* Prompt:
Reproduce the listing below from its first line through the line containing "المنافسة غير العادلة التي يواجهها الفلاحون", including both of those lines.
** Opening Information provided block **
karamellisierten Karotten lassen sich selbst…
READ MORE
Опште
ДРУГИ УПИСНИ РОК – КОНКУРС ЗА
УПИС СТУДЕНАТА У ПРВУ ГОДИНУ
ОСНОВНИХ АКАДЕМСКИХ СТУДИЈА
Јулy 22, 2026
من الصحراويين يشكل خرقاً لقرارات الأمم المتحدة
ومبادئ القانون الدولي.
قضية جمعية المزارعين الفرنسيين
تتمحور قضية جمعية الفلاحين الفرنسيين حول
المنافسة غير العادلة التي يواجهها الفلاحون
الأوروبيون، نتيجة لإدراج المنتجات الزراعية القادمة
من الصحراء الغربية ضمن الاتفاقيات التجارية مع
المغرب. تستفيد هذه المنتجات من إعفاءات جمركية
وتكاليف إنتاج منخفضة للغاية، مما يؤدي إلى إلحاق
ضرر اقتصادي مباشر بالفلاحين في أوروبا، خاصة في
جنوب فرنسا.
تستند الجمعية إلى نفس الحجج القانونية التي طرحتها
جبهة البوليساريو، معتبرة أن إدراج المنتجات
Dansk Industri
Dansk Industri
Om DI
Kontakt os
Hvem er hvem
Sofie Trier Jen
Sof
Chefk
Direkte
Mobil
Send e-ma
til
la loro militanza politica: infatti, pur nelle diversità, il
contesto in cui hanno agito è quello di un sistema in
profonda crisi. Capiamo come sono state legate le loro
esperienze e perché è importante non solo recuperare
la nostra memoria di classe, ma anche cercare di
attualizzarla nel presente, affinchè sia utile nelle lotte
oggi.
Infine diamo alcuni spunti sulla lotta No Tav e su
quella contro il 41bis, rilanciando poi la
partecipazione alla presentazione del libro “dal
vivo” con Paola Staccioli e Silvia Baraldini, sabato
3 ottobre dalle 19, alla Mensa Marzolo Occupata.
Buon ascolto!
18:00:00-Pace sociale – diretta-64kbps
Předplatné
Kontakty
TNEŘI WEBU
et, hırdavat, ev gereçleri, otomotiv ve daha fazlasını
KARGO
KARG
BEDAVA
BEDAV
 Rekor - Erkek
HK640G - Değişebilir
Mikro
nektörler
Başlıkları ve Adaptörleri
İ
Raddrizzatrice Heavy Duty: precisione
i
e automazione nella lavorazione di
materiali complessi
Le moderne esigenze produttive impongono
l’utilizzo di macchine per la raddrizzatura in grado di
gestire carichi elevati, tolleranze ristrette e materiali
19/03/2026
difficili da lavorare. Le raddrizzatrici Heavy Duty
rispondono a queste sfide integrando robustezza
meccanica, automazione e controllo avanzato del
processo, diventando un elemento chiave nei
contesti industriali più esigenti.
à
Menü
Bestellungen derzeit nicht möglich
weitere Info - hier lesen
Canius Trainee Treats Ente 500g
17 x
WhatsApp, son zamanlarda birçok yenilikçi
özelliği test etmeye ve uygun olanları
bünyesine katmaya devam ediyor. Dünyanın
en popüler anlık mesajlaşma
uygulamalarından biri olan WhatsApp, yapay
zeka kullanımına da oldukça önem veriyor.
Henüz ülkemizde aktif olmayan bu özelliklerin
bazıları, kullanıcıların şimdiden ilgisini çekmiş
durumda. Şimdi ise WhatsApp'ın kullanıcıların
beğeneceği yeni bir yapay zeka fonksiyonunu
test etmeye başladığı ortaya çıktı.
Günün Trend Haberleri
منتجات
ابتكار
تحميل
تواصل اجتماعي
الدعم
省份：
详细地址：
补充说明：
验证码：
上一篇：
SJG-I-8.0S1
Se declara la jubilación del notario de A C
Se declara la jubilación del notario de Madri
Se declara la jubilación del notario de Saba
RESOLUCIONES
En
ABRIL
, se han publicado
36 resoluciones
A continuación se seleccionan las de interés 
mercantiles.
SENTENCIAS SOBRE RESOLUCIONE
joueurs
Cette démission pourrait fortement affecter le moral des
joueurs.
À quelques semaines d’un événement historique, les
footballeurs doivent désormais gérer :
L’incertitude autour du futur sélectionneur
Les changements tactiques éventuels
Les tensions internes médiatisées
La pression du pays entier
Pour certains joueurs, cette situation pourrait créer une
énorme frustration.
** Closing Information provided block **
* Task solution:
karamellisierten Karotten lassen sich selbst…
READ MORE
Опште
ДРУГИ УПИСНИ РОК – КОНКУРС ЗА
УПИС СТУДЕНАТА У ПРВУ ГОДИНУ
ОСНОВНИХ АКАДЕМСКИХ СТУДИЈА
Јулy 22, 2026
من الصحراويين يشكل خرقاً لقرارات الأمم المتحدة
ومبادئ القانون الدولي.
قضية جمعية المزارعين الفرنسيين
تتمحور قضية جمعية الفلاحين الفرنسيين حول
المنافسة غير العادلة التي يواجهها الفلاحون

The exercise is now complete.